In the publication, Rossow and her co-authors discuss the fact that women are often excluded as subjects in scientific research studies.
“It’s something that I’ve noticed over time,” said Rossow about the inspiration for the article. “Especially in smaller studies, the people conducting them just decide, no matter the subject, that they’re going to have 10 people in their study and they’re all going to be males. Well, what I want to know is why would you do that?”
In addition to being sexist, it’s bad science, Rossow said. By eliminating women from studies, scientists and other researchers are eliminating chances to learn and opportunities to find breakthroughs by decreasing study variables.
“If everyone is the same, why would they expect to learn anything that’s different,” asked Rossow.

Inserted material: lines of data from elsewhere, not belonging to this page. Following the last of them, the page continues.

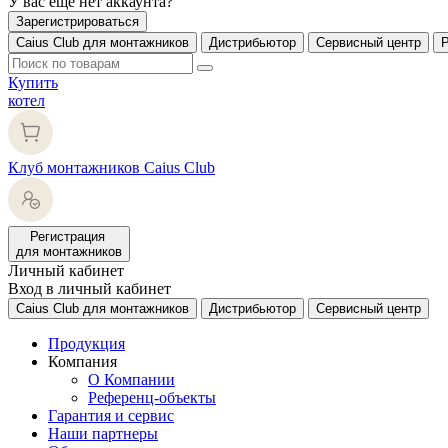
У вас еще нет аккаунта?
Зарегистрироваться
Caius Club для монтажников
Дистрибьютор
Сервисный центр
Купить
котел
Клуб монтажников Caius Club
Регистрация
для монтажников
Личный кабинет
Вход в личный кабинет
Caius Club для монтажников
Дистрибьютор
Сервисный центр
Продукция
Компания
О Компании
Референц-объекты
Гарантия и сервис
Наши партнеры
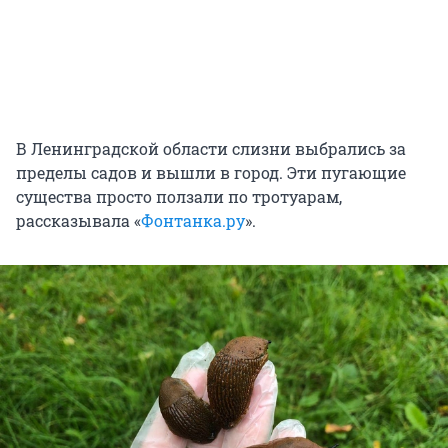
В Ленинградской области слизни выбрались за
пределы садов и вышли в город. Эти пугающие
существа просто ползали по тротуарам,
рассказывала «
Фонтанка.ру
».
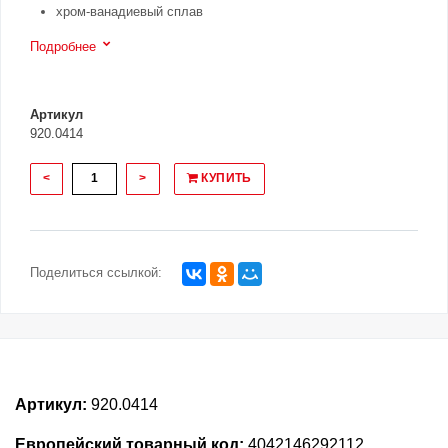
хром-ванадиевый сплав
Подробнее
Артикул
920.0414
<
>
КУПИТЬ
Поделиться ссылкой:
Артикул:
920.0414
Европейский товарный код:
4042146292112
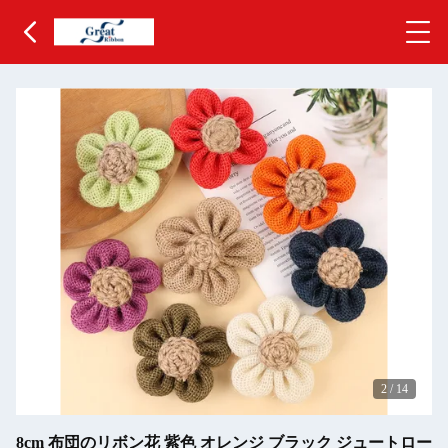
2
/
14
8cm 布団のリボン花 紫色 オレンジ ブラック ジュートロー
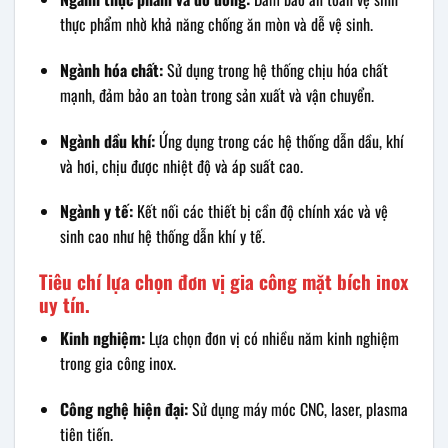
thực phẩm nhờ khả năng chống ăn mòn và dễ vệ sinh.
Ngành hóa chất:
Sử dụng trong hệ thống chịu hóa chất
mạnh, đảm bảo an toàn trong sản xuất và vận chuyển.
Ngành dầu khí:
Ứng dụng trong các hệ thống dẫn dầu, khí
và hơi, chịu được nhiệt độ và áp suất cao.
Ngành y tế:
Kết nối các thiết bị cần độ chính xác và vệ
sinh cao như hệ thống dẫn khí y tế.
Tiêu chí lựa chọn đơn vị gia công mặt bích inox
uy tín.
Kinh nghiệm:
Lựa chọn đơn vị có nhiều năm kinh nghiệm
trong gia công inox.
Công nghệ hiện đại:
Sử dụng máy móc CNC, laser, plasma
tiên tiến.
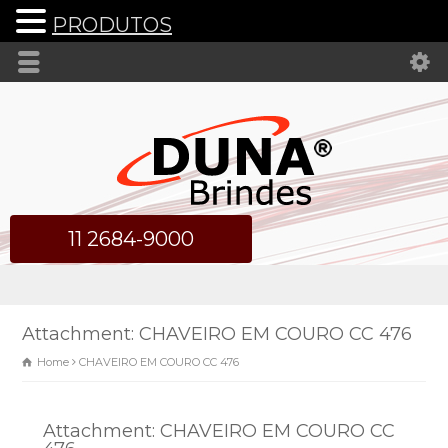
PRODUTOS
11 2684-9000
Attachment: CHAVEIRO EM COURO CC 476
Home
CHAVEIRO EM COURO CC 476
Attachment: CHAVEIRO EM COURO CC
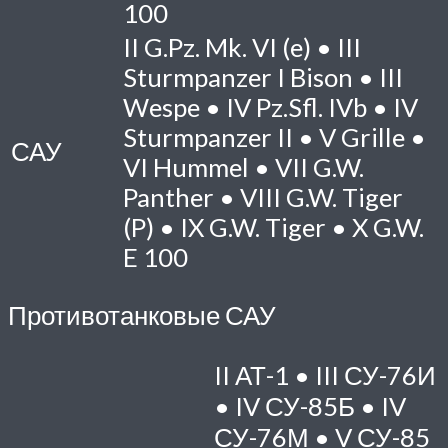
100
II
G.Pz. Mk. VI (e) •
III
Sturmpanzer I Bison •
III
Wespe •
IV
Pz.Sfl. IVb •
IV
Sturmpanzer II •
V
Grille •
САУ
VI
Hummel •
VII
G.W.
Panther •
VIII
G.W. Tiger
(P) •
IX
G.W. Tiger •
X
G.W.
E 100
Противотанковые САУ
II
АТ-1 •
III
СУ-76И
•
IV
СУ-85Б •
IV
СУ-76М •
V
СУ-85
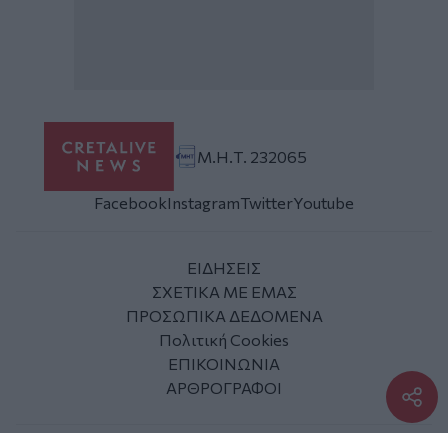
Μ.Η.Τ. 232065
Facebook
Instagram
Twitter
Youtube
ΕΙΔΗΣΕΙΣ
ΣΧΕΤΙΚΑ ΜΕ ΕΜΑΣ
ΠΡΟΣΩΠΙΚΑ ΔΕΔΟΜΕΝΑ
Πολιτική Cookies
ΕΠΙΚΟΙΝΩΝΙΑ
ΑΡΘΡΟΓΡΑΦΟΙ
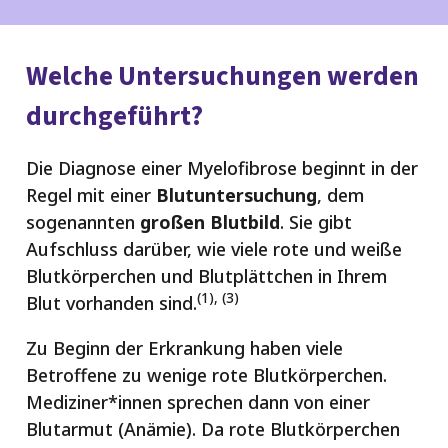
Welche Untersuchungen werden
durchgeführt?
Die Diagnose einer Myelofibrose beginnt in der
Regel mit einer
Blutuntersuchung
, dem
sogenannten
großen Blutbild
. Sie gibt
Aufschluss darüber, wie viele rote und weiße
Blutkörperchen und Blutplättchen in Ihrem
(1), (3)
Blut vorhanden sind.
Zu Beginn der Erkrankung haben viele
Betroffene zu wenige rote Blutkörperchen.
Mediziner*innen sprechen dann von einer
Blutarmut (Anämie). Da rote Blutkörperchen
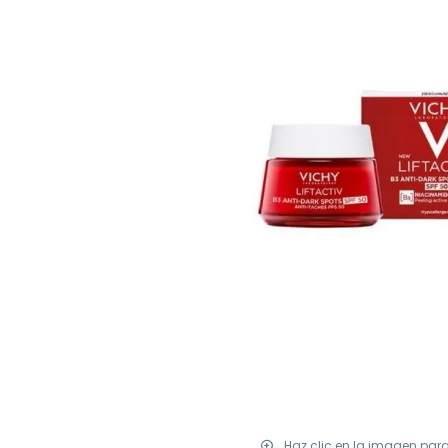
Haz clic en la imagen par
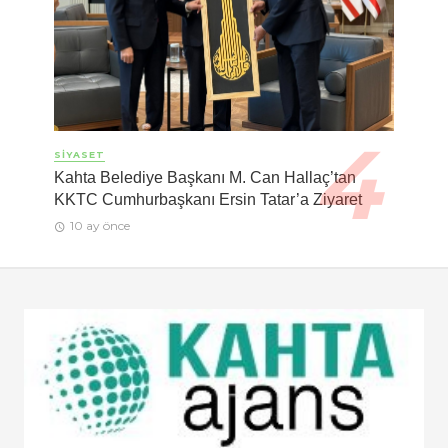
SIYASET
Kahta Belediye Başkanı M. Can Hallaç’tan
KKTC Cumhurbaşkanı Ersin Tatar’a Ziyaret
10 ay önce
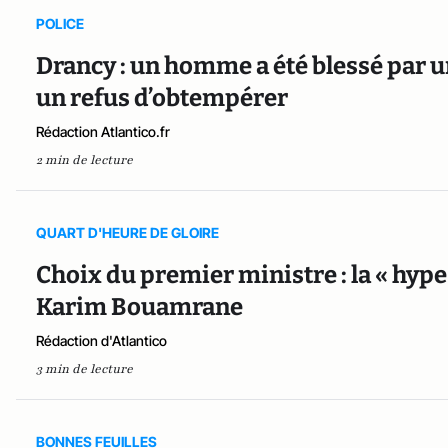
POLICE
Drancy : un homme a été blessé par un
un refus d’obtempérer
Rédaction Atlantico.fr
2 min de lecture
QUART D'HEURE DE GLOIRE
Choix du premier ministre : la « hype
Karim Bouamrane
Rédaction d'Atlantico
3 min de lecture
BONNES FEUILLES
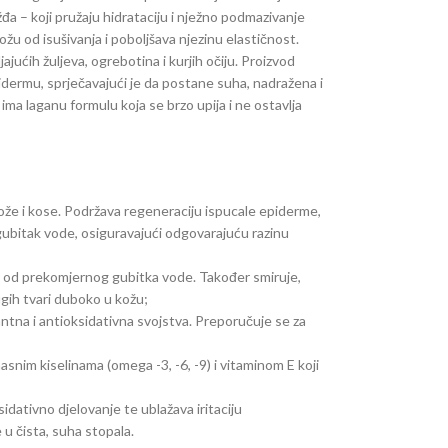
a – koji pružaju hidrataciju i nježno podmazivanje
kožu od isušivanja i poboljšava njezinu elastičnost.
ajućih žuljeva, ogrebotina i kurjih očiju. Proizvod
idermu, sprječavajući je da postane suha, nadražena i
ima laganu formulu koja se brzo upija i ne ostavlja
kože i kose. Podržava regeneraciju ispucale epiderme,
i gubitak vode, osiguravajući odgovarajuću razinu
titi od prekomjernog gubitka vode. Također smiruje,
ugih tvari duboko u kožu;
ntna i antioksidativna svojstva. Preporučuje se za
nim kiselinama (omega -3, -6, -9) i vitaminom E koji
sidativno djelovanje te ublažava iritaciju
u čista, suha stopala.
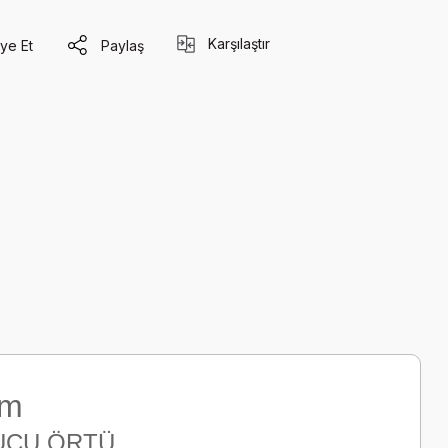
Karşılaştır
ye Et
Paylaş
cm
UCU ÖRTÜ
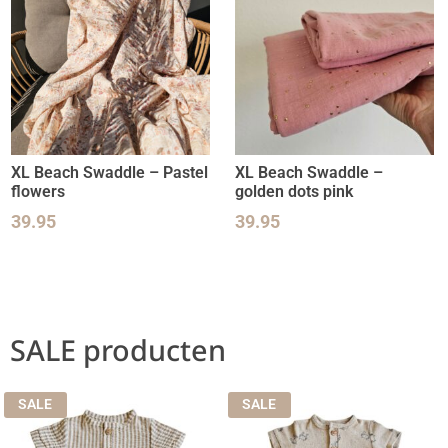
XL Beach Swaddle – Pastel
XL Beach Swaddle –
flowers
golden dots pink
39.95
39.95
SALE producten
SALE
SALE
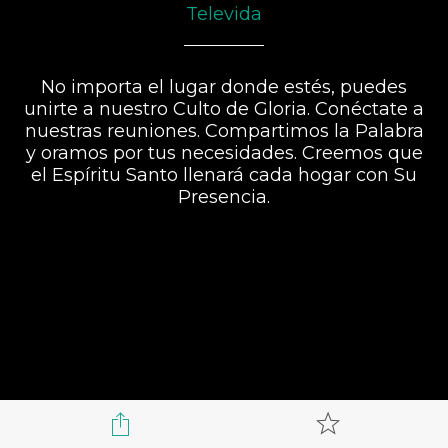
Televida
No importa el lugar donde estés, puedes
unirte a nuestro Culto de Gloria. Conéctate a
nuestras reuniones. Compartimos la Palabra
y oramos por tus necesidades. Creemos que
el Espíritu Santo llenará cada hogar con Su
Presencia.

Using women in restricted blood flow research could be particularly helpful, according to Rossow. Doctors and scientists have learned that using cuffs to restrict blood flow to muscles while exercising allows them to be built up using lighter weights. The technique has proven effective when trying to rehabilitate amputees. It could also be helpful in helping to strengthen the muscles of senior citizens who can’t lift as much weight as they could when they were younger.
Cuff restriction therapy could be helpful in building muscle for people who suffer from osteoporosis, a disease that causes bones, particularly in senior citizens, to become brittle. Osteoporosis tends to affect women more frequently than men so it might be helpful to have some testing data on female subjects.
Rossow said she has published or co-authored about 50 articles over the course of her career. She said she hopes her work raises awareness about the issue.
“I’m just glad to see the subject get some exposure so, maybe, people will start talking about it,” said Rossow. “That’s the important part: making a difference.”